Class announcements, discussions, assignments, and due dates will be posted on Canvas.
This is an exciting time to be a roboticist. Robots continue to get smaller, faster, and cheaper. Robots today are packed with sophisticated computing, communication, and sensing resources. It is becoming increasingly important to develop efficient decision-making algorithms that makes full use of the robot's capabilities. In this course, we will discuss the state-of-the-art algorithms that aim to do just that.
The goals of this course are for you to:
This course is a seminar-style course featuring student-led discussions of recent research papers. See more information on paper presentations here. In order to make the course self-contained, I will give introductory lectures that cover background material.
We will have assignments which will be a mix of theory questions, and programming/implementation assignments. You will also have to write reviews for papers covered in the class.
The students will also work in groups on a research-oriented course project. More information about the project is here.
Letter grades: A (93% to 100%); A- (90% to 93%); B+ (87% to 90%); B (83% - 87%); B- (80% to 83%); C+ (77% to 80%); C (73% to 77%); C- (70% to 73%); D+ (67% to 70%); D (63% to 67%); D- (60% to 63%); F (below 60%)

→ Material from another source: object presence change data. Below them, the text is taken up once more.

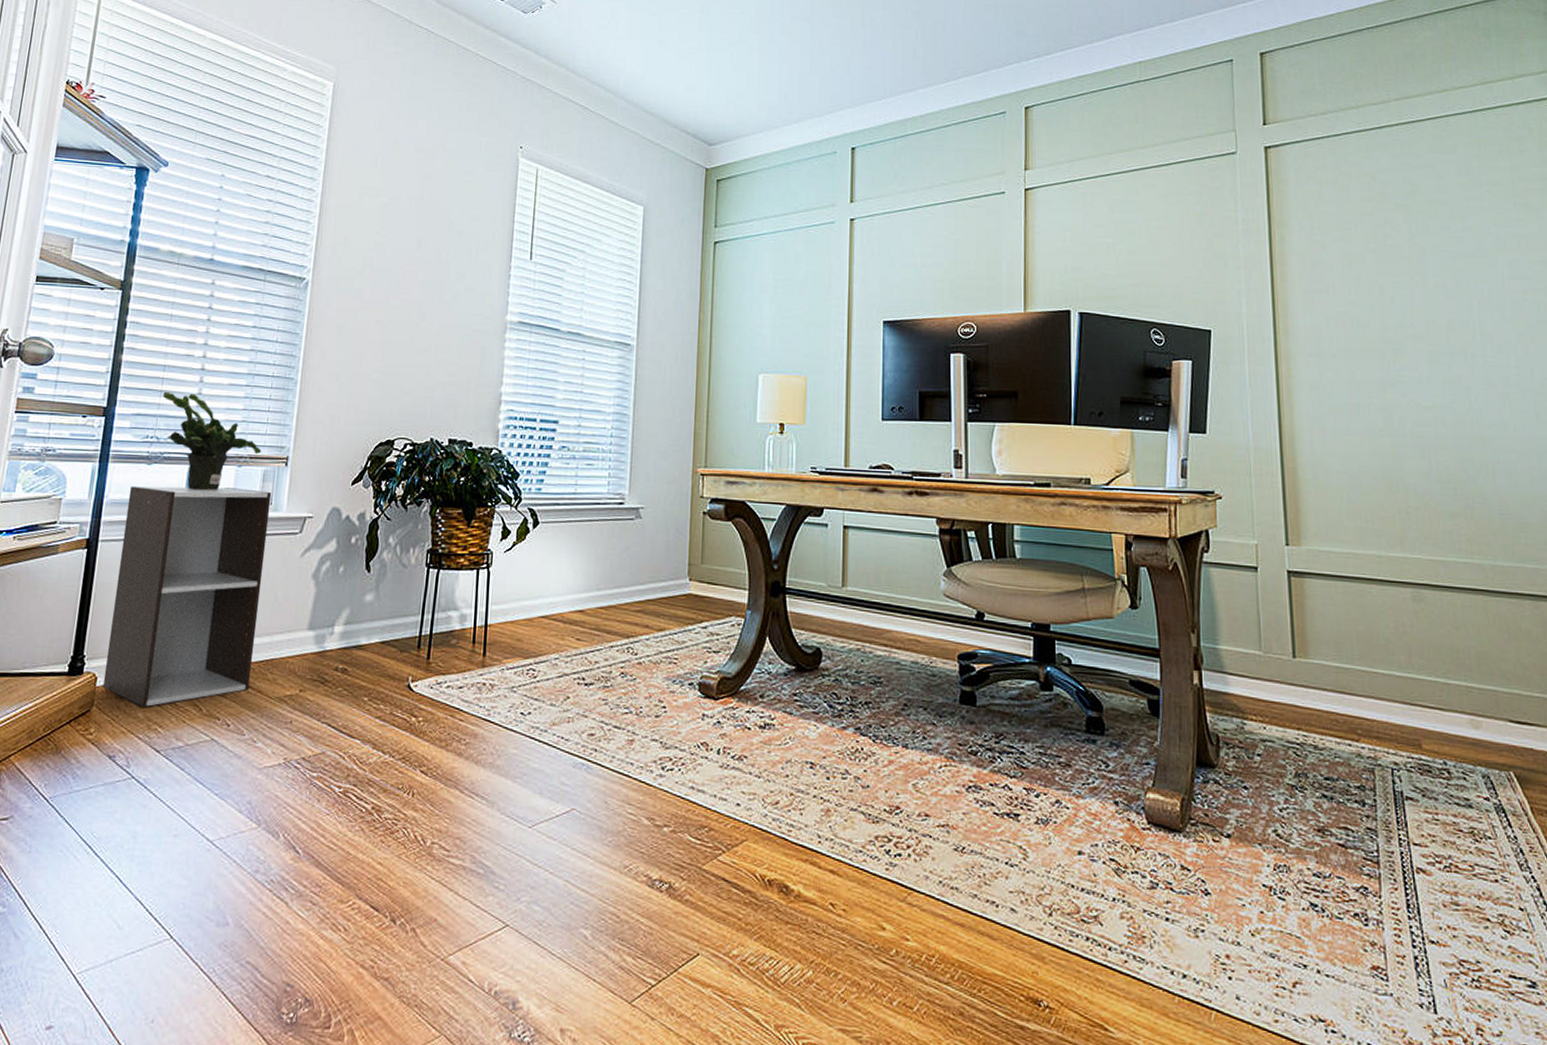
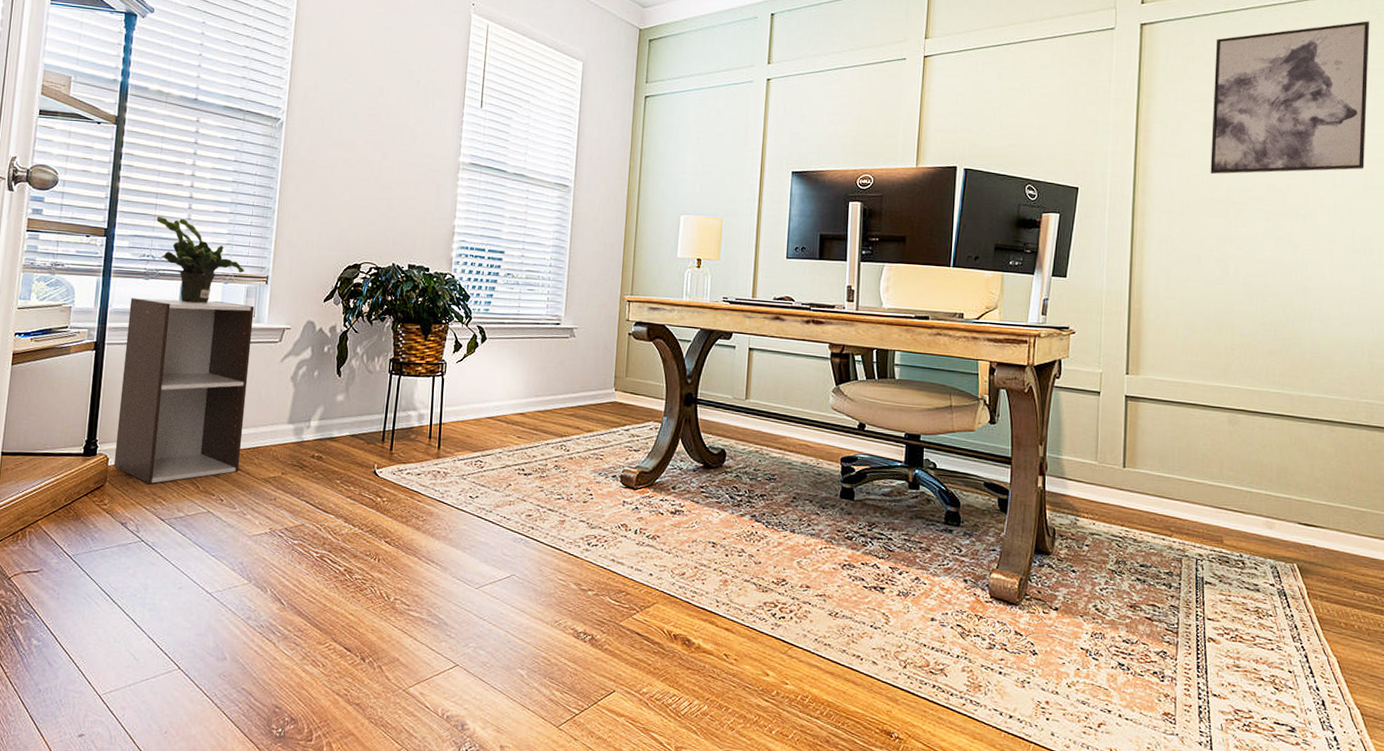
wall art: none [1351,136,1536,311] -> present [1210,21,1370,175]

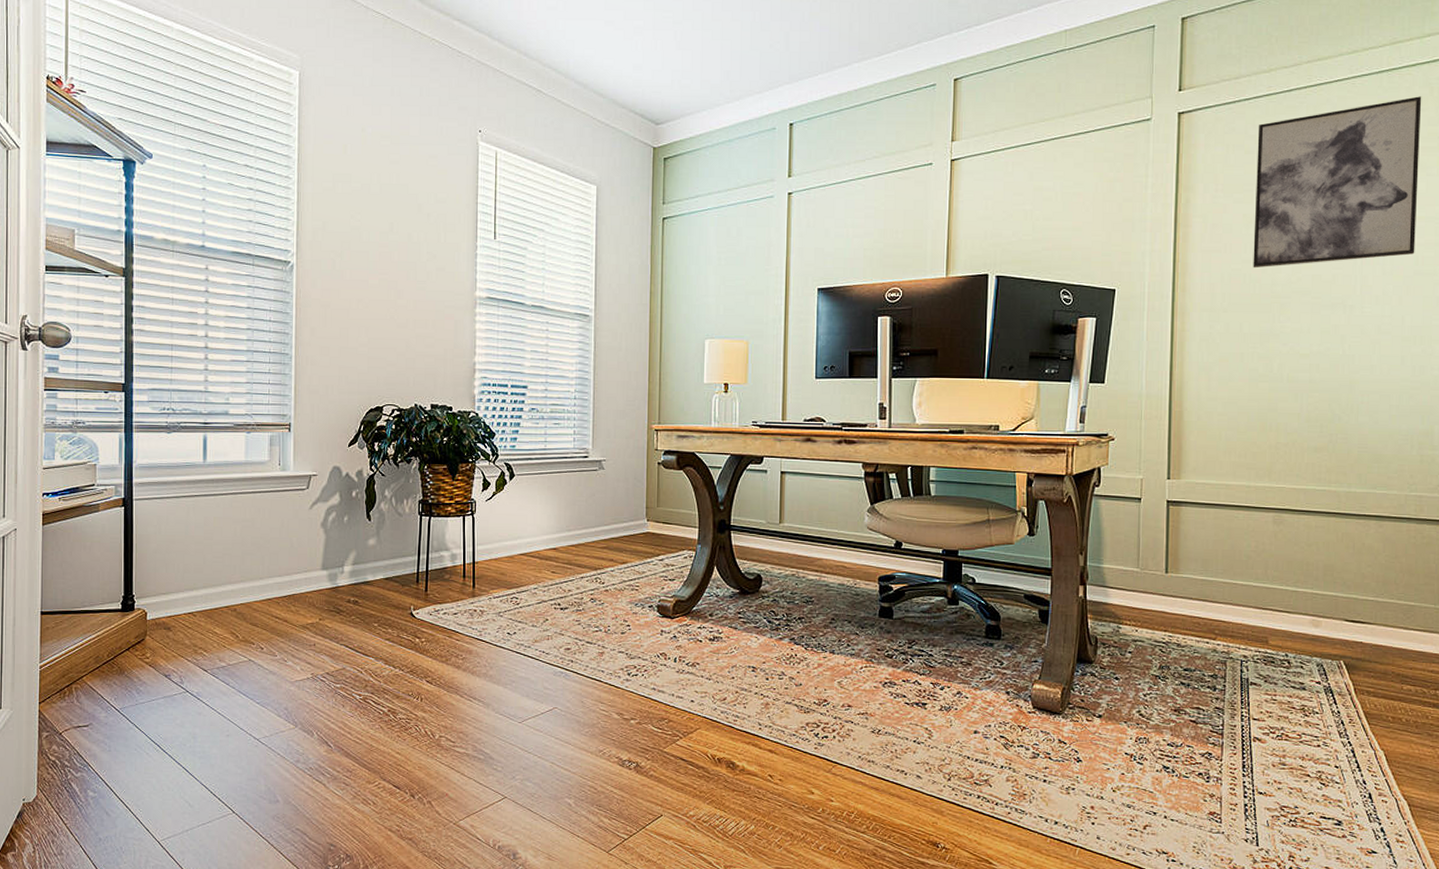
bookcase: present [113,298,255,485] -> none [152,451,279,636]
potted plant: present [156,216,245,304] -> none [173,368,267,455]

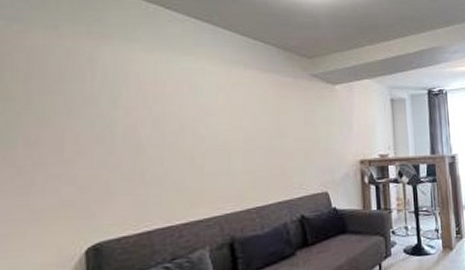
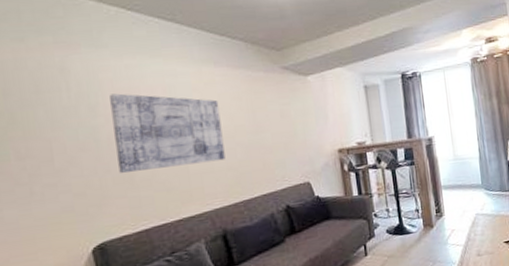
wall art: none [130,87,244,168] -> present [109,93,226,173]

No required textbook. Course materials will be drawn from research papers and notes that I will post online.
A tentative schedule is given here.
Details will posted on canvas. The assignments will be a mix of theory questions, and programming/implementation problems.
Each student will present 1 paper of their choice during the semester. You may choose a paper from the list given here.
You are also encouraged to search for papers on your own, preferably from a top robotics journals (T-RO, T-ASE, RAM, IJRR, AURO) and conferences (ICRA, IROS, RSS, WAFR). You may also present papers from related research areas (e.g., Computer Vision, Machine Learning, Controls, Computational Geometry) if they are relevant for the course. If so, please discuss with me if you have specific ideas. I will announce the mechanism for paper selection in the first two weeks of classes.
Each presentation must be at most 45 minutes long, plus time for discussions during and after the presentation. The nature of presentation --- powerpoint, whiteboard, interpretive dance --- is up to you. Depending on the paper, you may have to spend a significant portion of the time covering the background material.
One day (24 hours) before your scheduled presentation, you must post on the class forum a short summary (~400 words) in your own words of the paper you will be presenting.
You will be asked to submit 3 reviews, written individually, for 5% each. One review must be for the paper you presented in class. This review is due exactly a week after you present the paper. Two other reviews can be for any other papers presented in class. These must be submitted in two steps. First review (from amongst papers presented before 19th October) is due on 28th October. Second review (from amongst papers presented after October 28th) is due on December 9. Each review must contain:
The project can be any of the following types:
You may work in groups of at most 3 students for the project. You will be required to submit a project proposal (1-2 pages) with the names of the group members, proposed project details, expected timeline, and individual responsibilities.
In addition to the above mentioned deliverables, each project team will give a presentation in the last week of the class. The size of the team will depend on the scope of the project.
I will propose specific topics and hardware details in the first few lectures. You are also highly encouraged to choose a project topic that is related to your MS/PhD thesis research. However, your project topic must be relevant to this course, and must be performed during this semester. No double counting allowed. Discuss this with me, if you choose this route.
This is a seminar-style course. An ability to read and critique research papers is required.
There are no explicit course prerequisites. Familiarity with at least one of the following topics is required (mainly to make it easier for you to select relevant papers): data structures and algorithms, machine learning, computer vision, linear/non-linear systems and controls, optimization, computational geometry, state estimation and filtering. Prior background in robotics would similarly be helpful, but not required. We will aim to keep the material self-contained. I will cover the relevant background materials in lectures.
Feel free to discuss with me if you are unsure about your background.
You are encouraged to discuss the course materials with the instructor and other students in the class. However, any work that you submit (including but not limited to homeworks, paper reviews, project reports) must be your own. Give proper citations if you use any code or data from anyone else.
The tenets of the Virginia Tech Graduate Honor Code will be strictly enforced in this course, and all assignments shall be subject to the stipulations of the Graduate Honor Code. For more information on the Graduate Honor Code, please refer to the GHS Constitution at this URL.
Any student who feels that he or she may need an accommodation because of a disability (learning disability, attention deficit disorder, psychological, physical, etc.), please make an appointment to see me during office hours. My office hours are Monday and Wednesday 5:20 PM to 6:20PM in 627 Whittemore Hall.